DATASET EXCERPTS section start
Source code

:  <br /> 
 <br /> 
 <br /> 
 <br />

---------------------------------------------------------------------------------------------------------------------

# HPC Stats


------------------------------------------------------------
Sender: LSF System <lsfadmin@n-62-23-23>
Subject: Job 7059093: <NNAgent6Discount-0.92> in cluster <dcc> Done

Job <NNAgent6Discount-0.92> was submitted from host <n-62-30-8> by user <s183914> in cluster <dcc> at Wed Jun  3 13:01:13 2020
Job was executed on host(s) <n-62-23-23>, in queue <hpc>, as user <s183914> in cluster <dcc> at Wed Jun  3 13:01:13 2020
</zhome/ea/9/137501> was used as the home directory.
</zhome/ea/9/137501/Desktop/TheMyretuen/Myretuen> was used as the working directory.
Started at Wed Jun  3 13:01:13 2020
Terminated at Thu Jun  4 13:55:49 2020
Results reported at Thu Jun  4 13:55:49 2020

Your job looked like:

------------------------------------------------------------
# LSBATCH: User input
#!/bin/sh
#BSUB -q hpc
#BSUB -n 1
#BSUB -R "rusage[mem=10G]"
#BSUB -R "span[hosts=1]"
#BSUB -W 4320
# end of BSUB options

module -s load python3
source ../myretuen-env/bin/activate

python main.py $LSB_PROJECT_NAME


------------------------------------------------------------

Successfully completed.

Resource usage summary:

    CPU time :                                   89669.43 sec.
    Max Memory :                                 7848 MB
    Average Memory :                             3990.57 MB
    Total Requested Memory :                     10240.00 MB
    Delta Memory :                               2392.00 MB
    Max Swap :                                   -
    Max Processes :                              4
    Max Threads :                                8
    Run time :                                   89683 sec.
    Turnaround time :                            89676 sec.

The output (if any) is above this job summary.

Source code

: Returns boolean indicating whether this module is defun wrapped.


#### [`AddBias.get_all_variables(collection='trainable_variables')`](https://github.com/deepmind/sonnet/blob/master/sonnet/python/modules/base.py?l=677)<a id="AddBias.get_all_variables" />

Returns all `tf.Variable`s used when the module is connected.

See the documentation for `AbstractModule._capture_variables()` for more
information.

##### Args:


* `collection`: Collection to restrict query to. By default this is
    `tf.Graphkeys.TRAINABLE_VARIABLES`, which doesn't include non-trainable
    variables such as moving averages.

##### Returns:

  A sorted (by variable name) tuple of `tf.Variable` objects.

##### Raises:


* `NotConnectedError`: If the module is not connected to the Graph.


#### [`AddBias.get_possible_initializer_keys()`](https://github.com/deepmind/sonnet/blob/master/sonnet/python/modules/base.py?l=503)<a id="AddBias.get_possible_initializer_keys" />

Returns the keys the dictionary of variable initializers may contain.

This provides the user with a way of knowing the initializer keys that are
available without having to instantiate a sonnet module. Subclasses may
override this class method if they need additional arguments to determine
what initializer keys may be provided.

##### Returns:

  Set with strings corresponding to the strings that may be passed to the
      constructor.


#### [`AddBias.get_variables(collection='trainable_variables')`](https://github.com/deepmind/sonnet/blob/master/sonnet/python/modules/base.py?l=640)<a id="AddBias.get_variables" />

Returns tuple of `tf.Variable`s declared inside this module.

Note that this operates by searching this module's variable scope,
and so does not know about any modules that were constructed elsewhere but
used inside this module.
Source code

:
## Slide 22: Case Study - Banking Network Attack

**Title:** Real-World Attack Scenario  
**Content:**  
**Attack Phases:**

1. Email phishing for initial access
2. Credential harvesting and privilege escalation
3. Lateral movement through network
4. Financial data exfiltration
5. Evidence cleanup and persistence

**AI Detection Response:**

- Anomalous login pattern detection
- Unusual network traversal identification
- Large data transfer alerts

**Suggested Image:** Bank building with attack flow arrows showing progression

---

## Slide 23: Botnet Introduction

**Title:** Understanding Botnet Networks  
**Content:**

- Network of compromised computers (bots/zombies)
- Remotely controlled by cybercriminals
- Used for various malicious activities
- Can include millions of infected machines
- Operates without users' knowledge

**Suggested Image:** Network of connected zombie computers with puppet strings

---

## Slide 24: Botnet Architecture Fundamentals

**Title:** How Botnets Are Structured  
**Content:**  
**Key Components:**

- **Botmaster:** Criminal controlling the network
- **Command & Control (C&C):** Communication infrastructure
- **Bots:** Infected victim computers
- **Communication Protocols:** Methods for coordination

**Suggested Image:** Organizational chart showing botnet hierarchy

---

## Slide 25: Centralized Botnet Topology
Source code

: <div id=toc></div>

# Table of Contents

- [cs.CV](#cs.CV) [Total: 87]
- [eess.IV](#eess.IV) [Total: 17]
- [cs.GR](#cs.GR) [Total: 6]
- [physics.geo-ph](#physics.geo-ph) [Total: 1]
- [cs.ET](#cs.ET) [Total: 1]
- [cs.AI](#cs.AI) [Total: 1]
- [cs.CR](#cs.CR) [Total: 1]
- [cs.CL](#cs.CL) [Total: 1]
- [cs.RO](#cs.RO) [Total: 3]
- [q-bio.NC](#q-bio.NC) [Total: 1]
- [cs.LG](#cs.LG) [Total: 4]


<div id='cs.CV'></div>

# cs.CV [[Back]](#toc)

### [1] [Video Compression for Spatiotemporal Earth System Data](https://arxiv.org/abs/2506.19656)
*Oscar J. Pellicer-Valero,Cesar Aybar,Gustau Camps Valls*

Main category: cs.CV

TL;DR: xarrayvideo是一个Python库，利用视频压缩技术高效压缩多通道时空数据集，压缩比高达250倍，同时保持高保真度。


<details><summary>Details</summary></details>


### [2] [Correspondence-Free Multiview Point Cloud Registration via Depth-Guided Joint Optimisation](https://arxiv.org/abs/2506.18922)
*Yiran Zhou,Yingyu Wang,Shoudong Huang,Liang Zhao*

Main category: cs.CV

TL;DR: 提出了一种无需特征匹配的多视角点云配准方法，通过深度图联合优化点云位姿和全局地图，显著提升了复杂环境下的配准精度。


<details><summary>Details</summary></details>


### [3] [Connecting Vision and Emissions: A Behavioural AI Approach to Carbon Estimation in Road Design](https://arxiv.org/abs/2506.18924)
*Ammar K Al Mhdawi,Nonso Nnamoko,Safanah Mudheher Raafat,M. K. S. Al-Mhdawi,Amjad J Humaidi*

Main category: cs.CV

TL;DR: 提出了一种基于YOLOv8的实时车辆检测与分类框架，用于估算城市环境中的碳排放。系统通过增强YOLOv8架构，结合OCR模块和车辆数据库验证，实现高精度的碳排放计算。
DATASET EXCERPTS section end
From the records above, copy every line that holds the word "summary".

§ TASK SOLUTION:
Resource usage summary:
The output (if any) is above this job summary.
<details><summary>Details</summary></details>
<details><summary>Details</summary></details>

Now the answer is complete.